Another mystery solved: Sidney Crosby's golden goal-scoring hockey stick was bound for St. Petersburg, Russia to become the private property of Sergei Afanasiev, a hockey memorabilia collector.
It was originally reported the stick that Crosby used to beat the United States in last month's Olympic finale was found in Toronto, where it was scheduled to be shipped to St. Petersburg, Russia. Hockey Canada officials said the stick, which went missing for several days, was mistakenly given to an International Ice Hockey Federation representative who was going to have it placed in the IIHF Hall of Fame.
But the IIHF Hall of Fame is not located in Russia. It's part of the Hockey Hall of Fame in Toronto. Turns out the stick was headed to Afanasiev, who is believed to have the world's largest private collection of hockey items.

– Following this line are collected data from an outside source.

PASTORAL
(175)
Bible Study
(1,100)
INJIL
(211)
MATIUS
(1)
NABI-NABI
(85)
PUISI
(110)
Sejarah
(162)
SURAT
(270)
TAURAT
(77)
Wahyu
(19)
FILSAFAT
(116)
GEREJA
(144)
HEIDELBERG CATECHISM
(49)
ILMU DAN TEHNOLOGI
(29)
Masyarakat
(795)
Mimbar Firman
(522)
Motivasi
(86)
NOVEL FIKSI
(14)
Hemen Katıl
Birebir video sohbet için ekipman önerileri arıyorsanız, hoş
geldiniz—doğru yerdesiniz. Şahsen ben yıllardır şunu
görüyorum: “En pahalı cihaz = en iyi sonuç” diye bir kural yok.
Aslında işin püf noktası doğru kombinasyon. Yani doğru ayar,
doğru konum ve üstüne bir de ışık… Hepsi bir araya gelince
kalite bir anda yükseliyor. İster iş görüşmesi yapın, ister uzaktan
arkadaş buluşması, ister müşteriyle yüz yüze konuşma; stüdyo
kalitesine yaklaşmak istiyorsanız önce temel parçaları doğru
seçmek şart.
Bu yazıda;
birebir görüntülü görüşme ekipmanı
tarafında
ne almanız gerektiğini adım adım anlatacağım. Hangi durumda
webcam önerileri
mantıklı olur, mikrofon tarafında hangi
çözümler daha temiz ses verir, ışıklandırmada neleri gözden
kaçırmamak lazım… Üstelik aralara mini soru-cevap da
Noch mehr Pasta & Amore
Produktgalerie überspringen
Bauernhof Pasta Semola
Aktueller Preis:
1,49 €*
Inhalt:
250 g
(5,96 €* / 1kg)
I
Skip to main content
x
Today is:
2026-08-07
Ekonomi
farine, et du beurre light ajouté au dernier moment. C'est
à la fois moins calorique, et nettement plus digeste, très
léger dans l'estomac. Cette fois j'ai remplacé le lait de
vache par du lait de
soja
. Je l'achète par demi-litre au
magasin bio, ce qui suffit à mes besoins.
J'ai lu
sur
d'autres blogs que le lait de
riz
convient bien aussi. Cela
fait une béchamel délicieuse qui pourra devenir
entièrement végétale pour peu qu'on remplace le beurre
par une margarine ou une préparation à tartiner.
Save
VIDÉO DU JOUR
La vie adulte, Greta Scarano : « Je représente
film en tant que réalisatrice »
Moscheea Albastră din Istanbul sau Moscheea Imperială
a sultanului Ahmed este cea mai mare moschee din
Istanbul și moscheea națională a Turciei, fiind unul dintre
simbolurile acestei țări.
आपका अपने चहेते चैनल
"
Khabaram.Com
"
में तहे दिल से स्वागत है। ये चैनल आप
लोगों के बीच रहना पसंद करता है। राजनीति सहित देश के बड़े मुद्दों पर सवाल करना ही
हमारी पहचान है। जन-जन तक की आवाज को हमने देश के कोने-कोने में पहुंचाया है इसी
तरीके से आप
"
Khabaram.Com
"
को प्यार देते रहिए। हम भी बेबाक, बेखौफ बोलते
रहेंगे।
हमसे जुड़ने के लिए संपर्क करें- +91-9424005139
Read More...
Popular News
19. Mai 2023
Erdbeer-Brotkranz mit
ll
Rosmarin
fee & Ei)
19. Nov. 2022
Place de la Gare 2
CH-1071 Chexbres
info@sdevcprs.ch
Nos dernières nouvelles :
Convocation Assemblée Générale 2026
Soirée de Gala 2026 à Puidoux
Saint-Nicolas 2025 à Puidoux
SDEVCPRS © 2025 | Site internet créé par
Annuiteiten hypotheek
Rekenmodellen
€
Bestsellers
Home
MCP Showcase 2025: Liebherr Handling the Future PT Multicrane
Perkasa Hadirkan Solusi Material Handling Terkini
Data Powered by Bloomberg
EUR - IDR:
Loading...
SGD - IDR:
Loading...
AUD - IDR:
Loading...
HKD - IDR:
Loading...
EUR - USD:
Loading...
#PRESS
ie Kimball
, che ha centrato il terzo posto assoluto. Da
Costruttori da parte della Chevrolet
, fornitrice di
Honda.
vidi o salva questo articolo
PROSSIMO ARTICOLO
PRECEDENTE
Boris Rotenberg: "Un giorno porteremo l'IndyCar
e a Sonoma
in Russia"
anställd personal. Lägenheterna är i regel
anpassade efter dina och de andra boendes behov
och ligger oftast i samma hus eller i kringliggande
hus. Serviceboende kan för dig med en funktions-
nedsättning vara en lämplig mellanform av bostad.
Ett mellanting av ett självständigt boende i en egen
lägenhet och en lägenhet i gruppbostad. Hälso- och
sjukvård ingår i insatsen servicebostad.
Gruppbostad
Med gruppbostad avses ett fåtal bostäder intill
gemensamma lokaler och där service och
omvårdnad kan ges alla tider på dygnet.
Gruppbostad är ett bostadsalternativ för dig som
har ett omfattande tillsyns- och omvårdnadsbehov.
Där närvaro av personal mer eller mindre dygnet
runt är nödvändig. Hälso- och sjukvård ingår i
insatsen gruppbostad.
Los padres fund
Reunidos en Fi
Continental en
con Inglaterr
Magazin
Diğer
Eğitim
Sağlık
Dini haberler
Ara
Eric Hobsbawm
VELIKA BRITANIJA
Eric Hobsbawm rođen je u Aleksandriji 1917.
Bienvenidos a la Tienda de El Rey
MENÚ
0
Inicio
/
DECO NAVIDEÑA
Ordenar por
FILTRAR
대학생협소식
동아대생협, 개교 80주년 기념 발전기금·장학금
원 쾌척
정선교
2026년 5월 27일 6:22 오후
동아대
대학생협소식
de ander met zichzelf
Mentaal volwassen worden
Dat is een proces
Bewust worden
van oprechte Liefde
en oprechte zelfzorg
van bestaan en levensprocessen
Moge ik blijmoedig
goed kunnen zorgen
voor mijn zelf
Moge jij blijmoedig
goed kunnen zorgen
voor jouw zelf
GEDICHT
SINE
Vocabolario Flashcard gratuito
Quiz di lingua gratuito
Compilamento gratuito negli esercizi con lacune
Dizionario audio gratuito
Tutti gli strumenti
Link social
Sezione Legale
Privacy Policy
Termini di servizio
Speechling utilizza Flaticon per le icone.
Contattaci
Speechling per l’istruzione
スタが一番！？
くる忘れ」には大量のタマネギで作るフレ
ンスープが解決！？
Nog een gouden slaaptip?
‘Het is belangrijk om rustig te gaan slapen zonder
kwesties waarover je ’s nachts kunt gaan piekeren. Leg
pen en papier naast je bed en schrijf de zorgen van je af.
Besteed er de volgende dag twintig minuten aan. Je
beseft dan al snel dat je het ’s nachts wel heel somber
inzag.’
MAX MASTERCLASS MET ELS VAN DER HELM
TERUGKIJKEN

"Yes, I've got Crosby's stick," Afanasiev told the Pravda newspaper Komsomolskaya. "But it wasn't any kind of larceny. It was a high-ranking official of the International Ice Hockey ruling body who brought me several sticks of several American and Canadian players for my collection after the Olympic final. Crosby's stick was among them.
"But he did not know it was his golden stick."
Afanasiev added the NHL asked him to return the stick.
In an e-mail exchange with the IIHF, its communications director Szymon Szemberg declined to name Afansiev and wrote only that, "There is a collector of hockey artifacts who keeps close ties to the IIHF. This person has a substantial collection of hockey memorabilia which he puts on display whenever there is a major hockey happening in that city … But this is nothing official and has nothing to do with the IIHF's co-operation with the HHoF which is by all means officials and our part of the heritage program."
So why was this collector of hockey artifacts, who has nothing to do with the IIHF's co-operation with the HHoF, getting one of Crosby's Olympic-used sticks?
"The stick - put in the bag by mistake by some Team Canada equipment person - was on its way there (to St. Petersburg), yes," Szemberg wrote. "But it was stopped when the IIHF intervened."